*ABOUT THIS EXERCISE*. Only the lines from the one containing "thumb tip: (980, 856)" to the end of the records should be given again, word for word and in full.

━━ DATA SHOWN

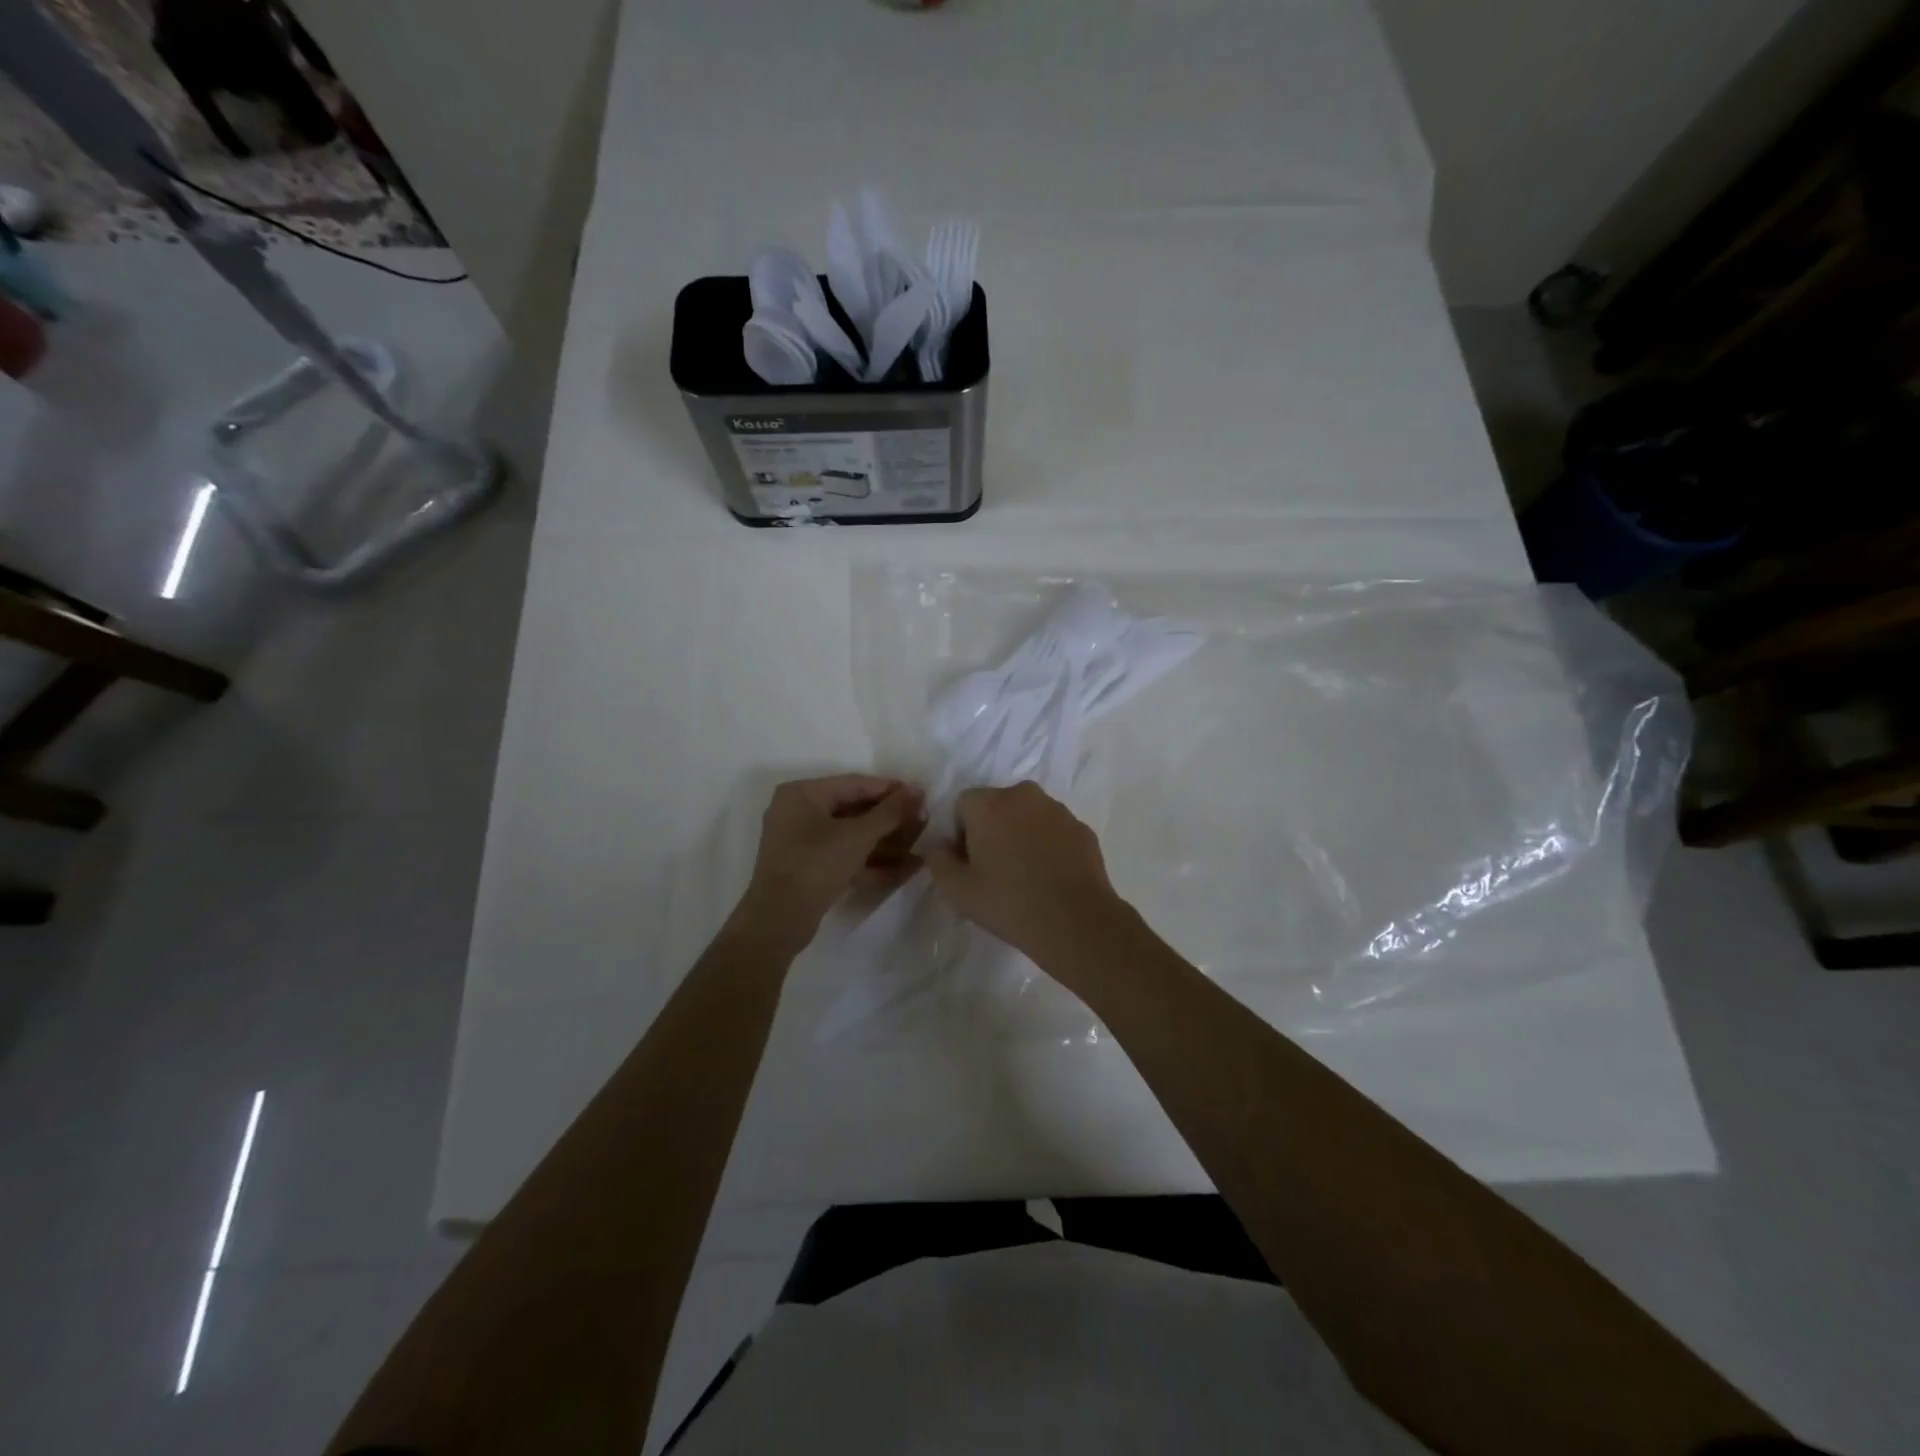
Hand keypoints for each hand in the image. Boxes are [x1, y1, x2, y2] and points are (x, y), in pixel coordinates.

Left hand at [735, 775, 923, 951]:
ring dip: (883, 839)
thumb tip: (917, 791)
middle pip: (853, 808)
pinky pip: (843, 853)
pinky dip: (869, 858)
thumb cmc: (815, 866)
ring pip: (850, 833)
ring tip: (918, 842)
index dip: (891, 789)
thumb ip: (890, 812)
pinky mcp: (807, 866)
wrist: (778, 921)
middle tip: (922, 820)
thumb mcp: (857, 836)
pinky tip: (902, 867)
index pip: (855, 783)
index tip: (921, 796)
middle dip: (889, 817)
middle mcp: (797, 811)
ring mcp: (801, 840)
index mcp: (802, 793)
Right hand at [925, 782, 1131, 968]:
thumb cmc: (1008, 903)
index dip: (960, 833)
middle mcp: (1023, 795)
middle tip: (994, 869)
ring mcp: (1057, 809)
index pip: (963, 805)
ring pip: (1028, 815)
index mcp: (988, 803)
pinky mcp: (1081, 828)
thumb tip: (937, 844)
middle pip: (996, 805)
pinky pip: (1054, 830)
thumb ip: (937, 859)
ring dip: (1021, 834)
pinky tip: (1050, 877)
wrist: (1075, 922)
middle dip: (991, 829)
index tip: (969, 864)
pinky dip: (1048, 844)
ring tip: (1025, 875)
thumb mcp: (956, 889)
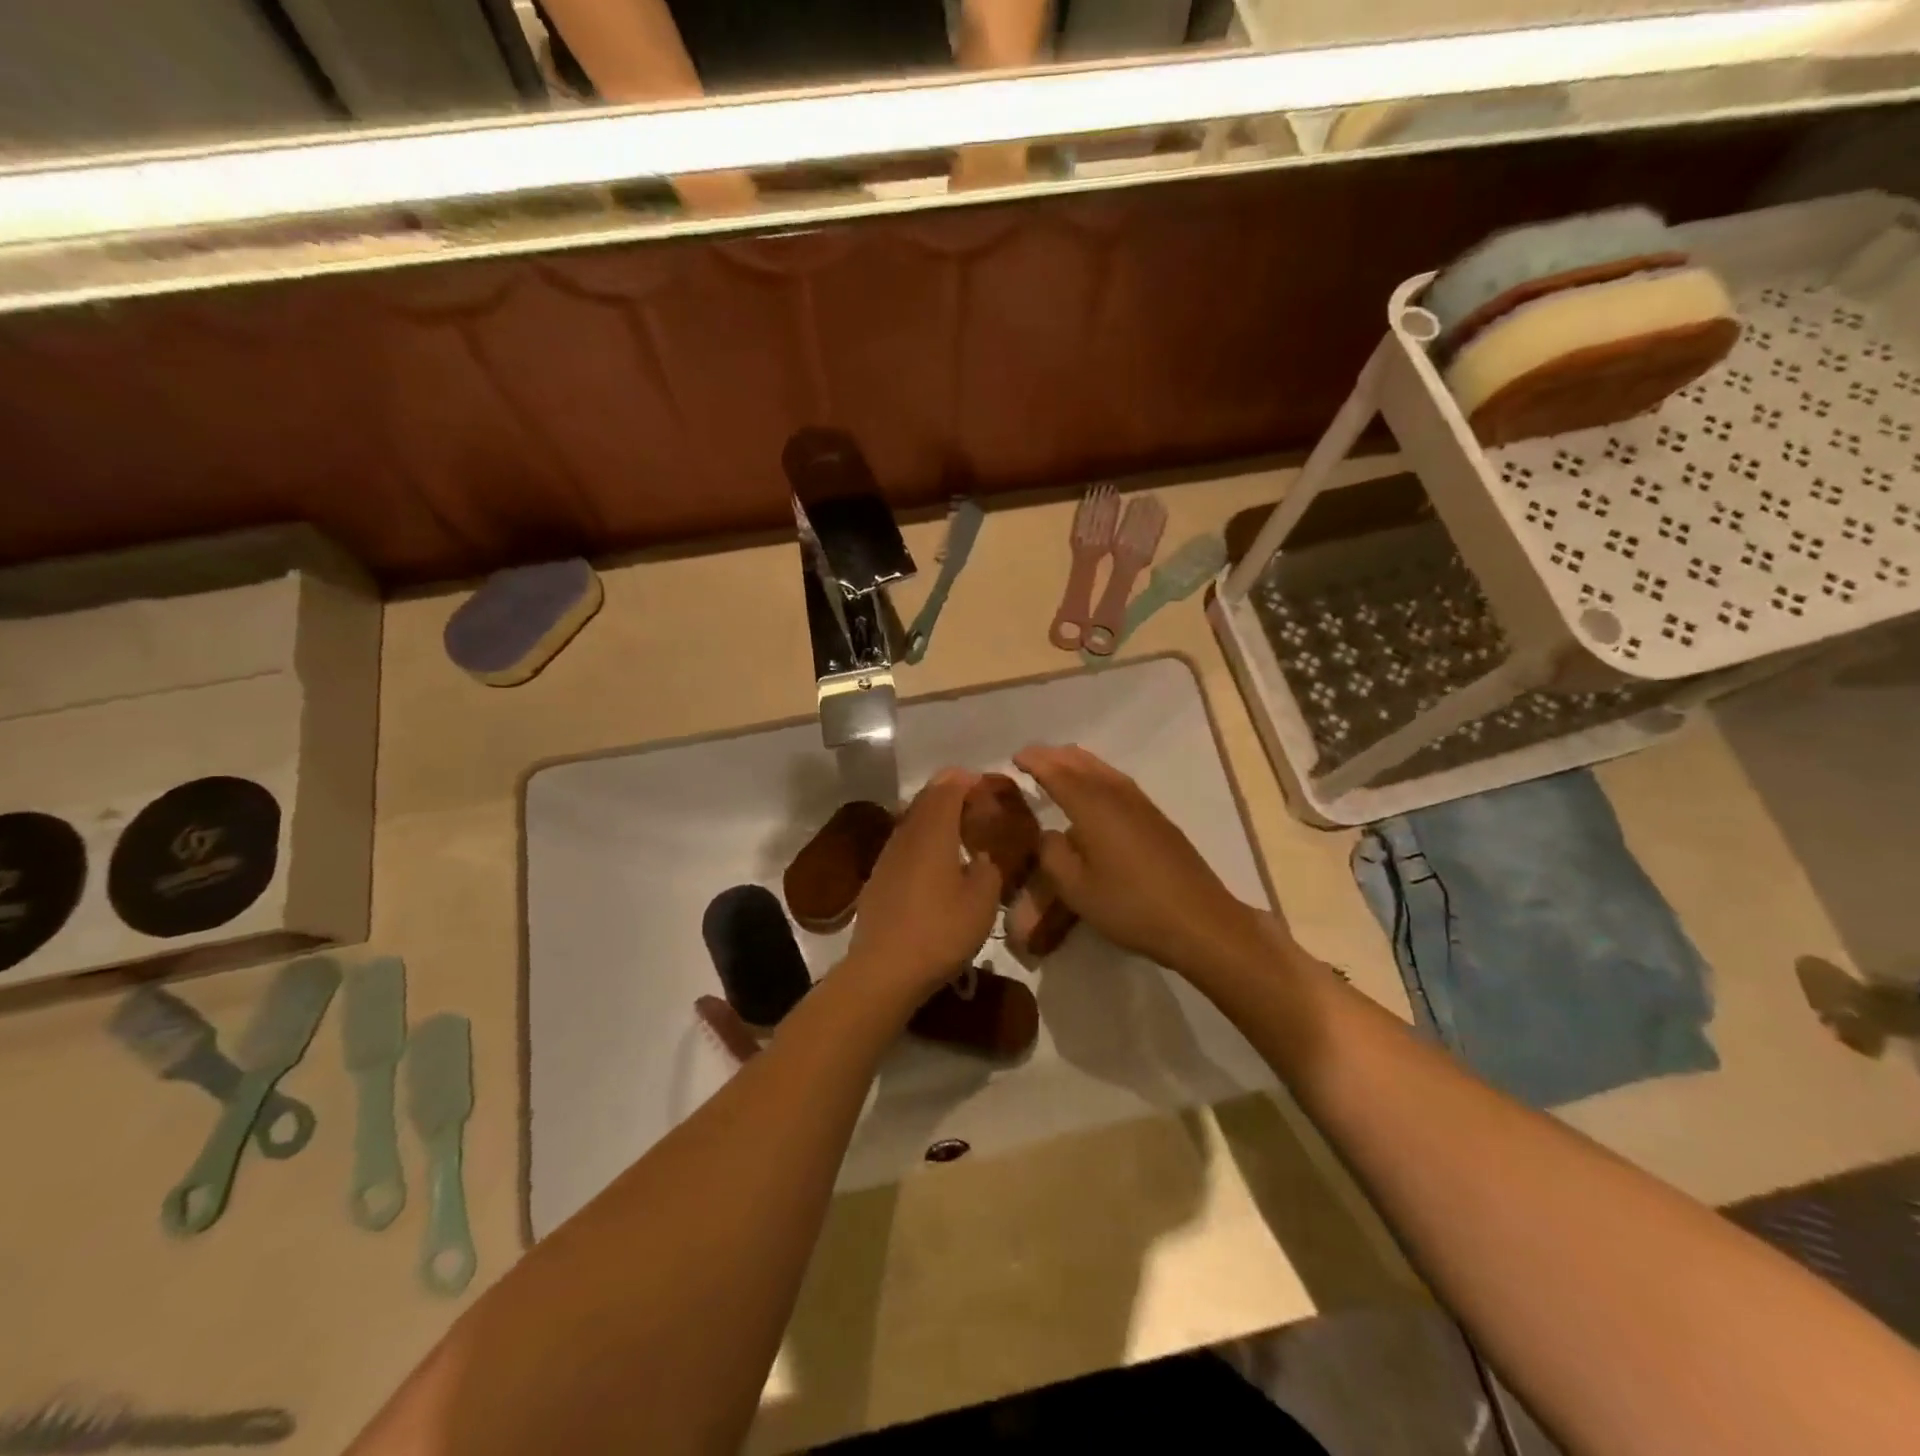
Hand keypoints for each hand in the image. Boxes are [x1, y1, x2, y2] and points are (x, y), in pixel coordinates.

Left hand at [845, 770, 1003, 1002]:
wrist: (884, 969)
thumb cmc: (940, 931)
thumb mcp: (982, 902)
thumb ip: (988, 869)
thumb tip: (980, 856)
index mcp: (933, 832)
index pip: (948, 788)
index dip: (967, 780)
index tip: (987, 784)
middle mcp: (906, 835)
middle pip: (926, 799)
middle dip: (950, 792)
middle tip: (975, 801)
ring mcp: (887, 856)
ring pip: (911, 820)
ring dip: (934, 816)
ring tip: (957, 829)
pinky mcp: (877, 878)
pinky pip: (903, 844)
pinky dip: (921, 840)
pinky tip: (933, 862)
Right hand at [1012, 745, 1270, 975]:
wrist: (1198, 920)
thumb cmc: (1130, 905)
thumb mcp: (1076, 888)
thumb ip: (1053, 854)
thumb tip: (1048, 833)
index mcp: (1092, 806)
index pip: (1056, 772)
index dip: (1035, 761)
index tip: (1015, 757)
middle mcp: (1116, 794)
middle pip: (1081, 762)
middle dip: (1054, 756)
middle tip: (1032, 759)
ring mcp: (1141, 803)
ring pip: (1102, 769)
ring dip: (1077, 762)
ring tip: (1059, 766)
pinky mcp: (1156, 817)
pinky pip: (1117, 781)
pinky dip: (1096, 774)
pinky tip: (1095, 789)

━━━━

*PROBLEM SOLUTION*.
thumb tip: (980, 856)
index mcp: (933, 832)
index pip: (948, 788)
index dip: (967, 780)
index tip: (987, 784)
middle mcp: (906, 835)
middle pip: (926, 799)
middle dip: (950, 792)
middle tip: (975, 801)
ring mcp: (887, 856)
ring pip: (911, 820)
ring dip: (934, 816)
ring tip: (957, 829)
pinky mcp: (877, 878)
pinky pip: (903, 844)
pinky dip: (921, 840)
pinky tip: (933, 862)
Right hand at [1012, 745, 1270, 975]:
wrist: (1198, 920)
thumb cmc: (1130, 905)
thumb mcp: (1076, 888)
thumb ip: (1053, 854)
thumb tip: (1048, 833)
index mcp: (1092, 806)
index pip: (1056, 772)
index dip: (1035, 761)
index tip: (1015, 757)
middle mcp: (1116, 794)
middle pip: (1081, 762)
middle dip: (1054, 756)
middle tip: (1032, 759)
ring mcp: (1141, 803)
ring pip: (1102, 769)
ring dip: (1077, 762)
ring tip: (1059, 766)
pinky mcp: (1156, 817)
pinky pip: (1117, 781)
pinky dip: (1096, 774)
pinky tip: (1095, 789)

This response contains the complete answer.